EXERCISE DESCRIPTION: From the material below, reproduce exactly the stretch of lines that begins with the line holding "Fig. 4. Pore" and ends with the line holding "Figure 2. The", skipping the pictures.

ENTRIES SHOWN:
·····

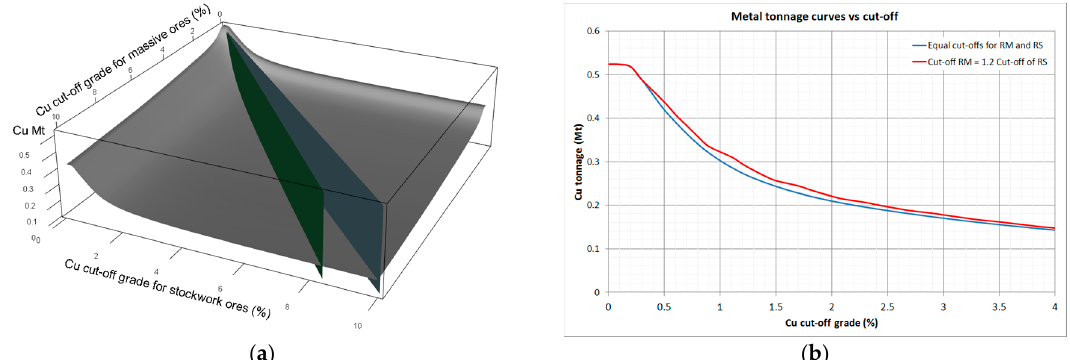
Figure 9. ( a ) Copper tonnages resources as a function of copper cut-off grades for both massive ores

·····

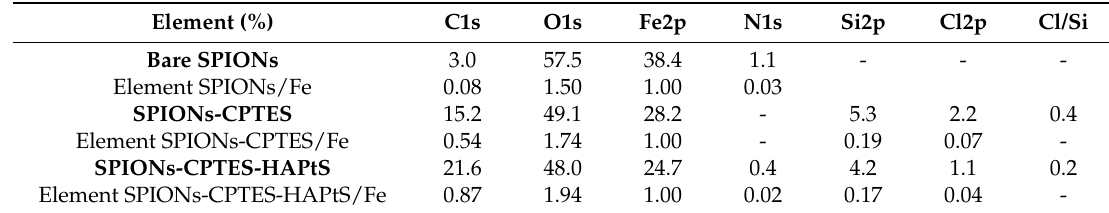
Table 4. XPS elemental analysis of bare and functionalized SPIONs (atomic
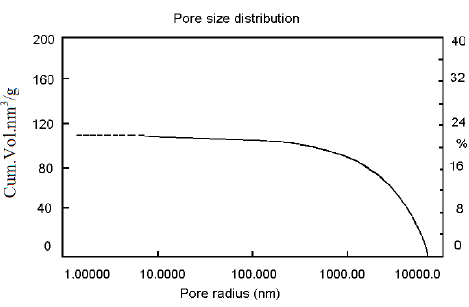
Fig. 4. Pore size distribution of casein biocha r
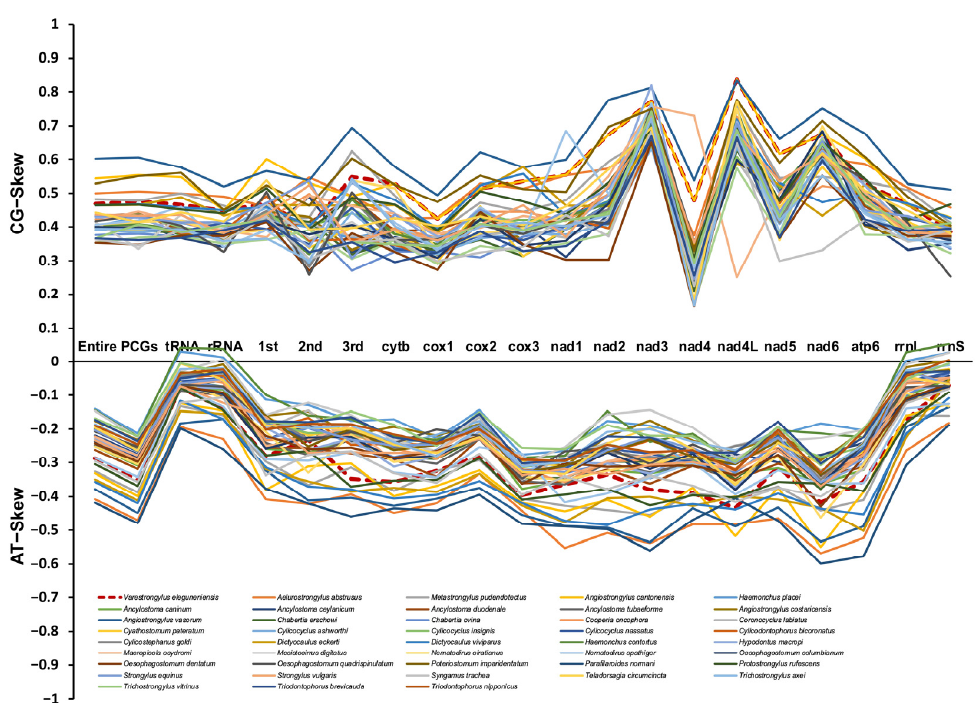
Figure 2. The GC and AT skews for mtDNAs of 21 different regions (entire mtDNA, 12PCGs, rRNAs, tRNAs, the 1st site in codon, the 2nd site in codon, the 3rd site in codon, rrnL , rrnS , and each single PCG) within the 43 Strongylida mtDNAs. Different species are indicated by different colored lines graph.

·····

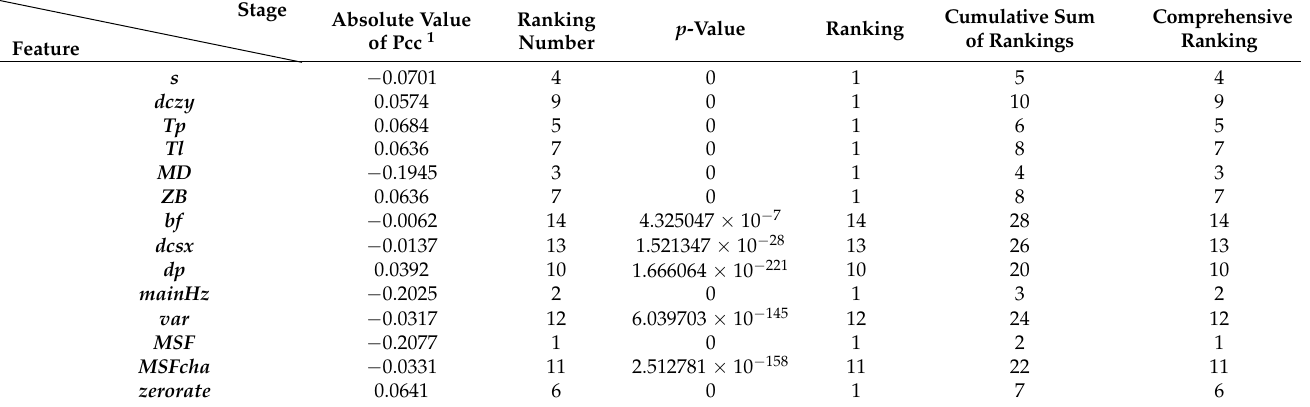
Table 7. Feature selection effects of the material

·····

FINISHED EXERCISE:
Fig. 4. Pore size distribution of casein biocha r
Figure 2. The GC and AT skews for mtDNAs of 21 different regions (entire mtDNA, 12PCGs, rRNAs, tRNAs, the 1st site in codon, the 2nd site in codon, the 3rd site in codon, rrnL , rrnS , and each single PCG) within the 43 Strongylida mtDNAs. Different species are indicated by different colored lines graph.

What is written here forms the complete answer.